Foreword

to the book Relational Data Mining,
edited by Saso Dzeroski and Nada Lavrac
Springer, Berlin, 2001

The area of data mining, or knowledge discovery in databases, started to receive a lot of attention in the 1990s. Developments in sensing, communications and storage technologies made it possible to collect and store large collections of scientific and industrial data. The abilities to analyze such data sets had not developed as fast. Data mining research arouse at the intersection of several different research areas, notably statistics, databases, machine learning and algorithms. The area can loosely be defined as the analysis of large collections of data for finding models or patterns that are interesting or valuable.

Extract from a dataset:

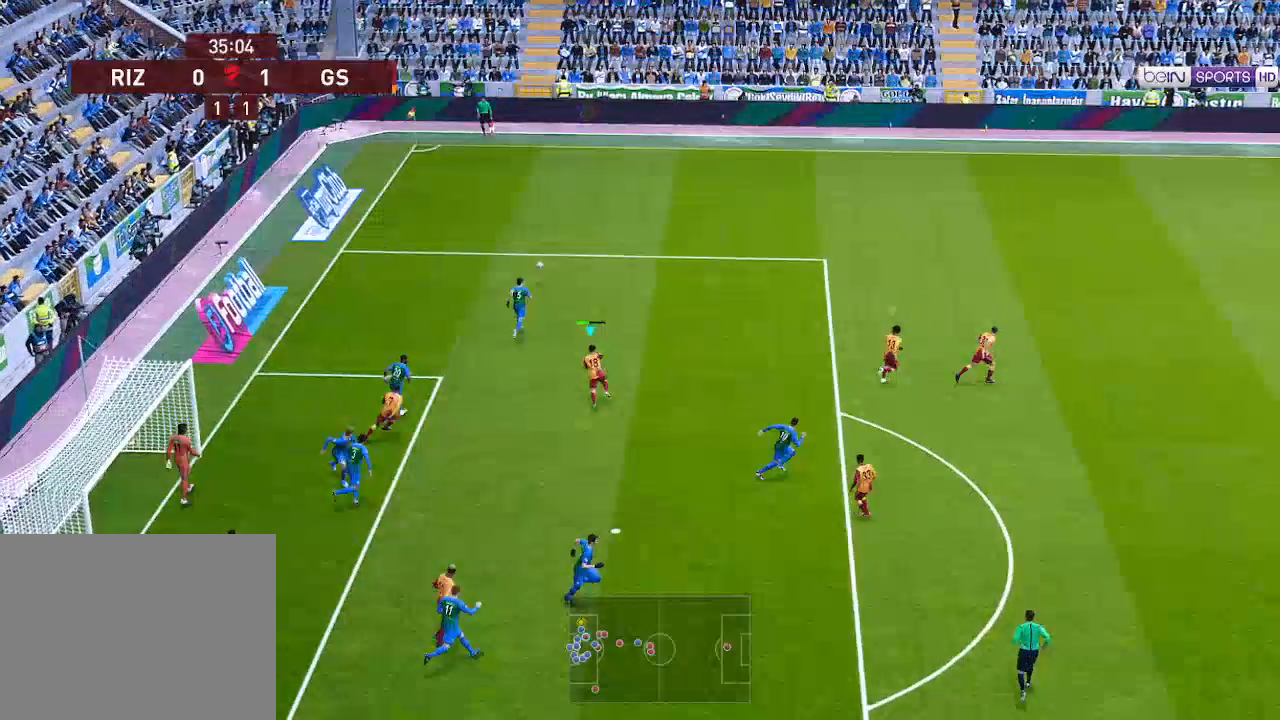
{"buttons": ["R1", "DPAD_UP"], "left_stick": "center", "right_stick": "center", "events": [[100, "L1", "up"]]}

The development of data mining methods requires the solution of several different types of problems. The data can have a very large number of dimensions, indicating that for example examining every pair of variables is impractical. The data can have hundreds of millions of observations, and therefore only a limited number of passes through the data can be done. The data can be observations of a process about which very little is known; hence there is no background knowledge available, and thus selection of appropriate models can be challenging. Or there can be heaps of background knowledge available, and methods that overlook it are destined to fail.

Most data mining methods have been developed for data in the traditional matrix form: rows represent observations, and columns represent variables. This representation has been the traditional one used in statistics, and it has many advantages. For example, matrix operations can be used to represent several data analytic procedures quite succintly, and these representations make it possible to devise efficient algorithms.

However, data about the real world is seldom of this form. Rather, the application domain contains several different types of entities, of which different types of data are known. Only recently has a large body of research aimed at data mining on such data emerged.

Relational data mining studies methods for knowledge discovery in databases when the database has information about several types of objects. This, of course, is usually the case when the database has more than one table. Hence there is little doubt as to the relevance of the area; indeed, one can wonder why most of data mining research has concentrated on the single table case.

Relational data mining has its roots in inductive logic programming, an area in the intersection of machine learning and programming languages. The early work in this area aimed at the synthesis of nontrivial programs from examples and background knowledge. The results were quite fascinating, but the true applicability of the techniques became clear only when the focus changed to the discovery of useful pieces of information from large collections of data, i.e., when the techniques started to be applied to data mining issues.

The present book Relational Data Mining provides a thorough overview of different techniques and strategies used in knowledge discovery from multi-relational data. The chapters describe a broad selection of practical inductive logic programming approaches to relational data mining and give a good overview of several interesting applications. I hope that the book will stimulate the interest for practical applications of relational data mining and further research in the development of relational data mining techniques.

Heikki Mannila, Helsinki, June 2001